= Mayan Smith-Gobat =

New Zealand rock climber

Mayan Smith-Gobat (born 1979) is a professional big-wall climber from New Zealand and, as of 2019, held the record for fastest all-female team ascent of El Capitan's The Nose in Yosemite, California at four hours and forty three minutes. Smith-Gobat, along with climbing partner Libby Sauter, completed the climb in October, 2014. Other notable ascents include her 2012 first female ascent (FFA) of Punks in the Gym (5.14a) in the Arapiles climbing region of Australia, and the first all female Half Dome/El Cap link up in Yosemite in 2013.

> _REQUIREMENT 1_: According to the climber profile, with whom did Smith-Gobat complete the record Nose ascent in October 2014?
> _REQUIREMENT 2_: From the climber profile, write out word for word the part that opens with the words containing "New Zealand rock" and closes with "Yosemite in 2013.".

> _STORED DATA_:
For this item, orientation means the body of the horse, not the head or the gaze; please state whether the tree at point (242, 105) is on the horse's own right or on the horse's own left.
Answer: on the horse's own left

> _WRITTEN RESPONSE 1_: Libby Sauter

> _WRITTEN RESPONSE 2_:
New Zealand rock climber

Mayan Smith-Gobat (born 1979) is a professional big-wall climber from New Zealand and, as of 2019, held the record for fastest all-female team ascent of El Capitan's The Nose in Yosemite, California at four hours and forty three minutes. Smith-Gobat, along with climbing partner Libby Sauter, completed the climb in October, 2014. Other notable ascents include her 2012 first female ascent (FFA) of Punks in the Gym (5.14a) in the Arapiles climbing region of Australia, and the first all female Half Dome/El Cap link up in Yosemite in 2013.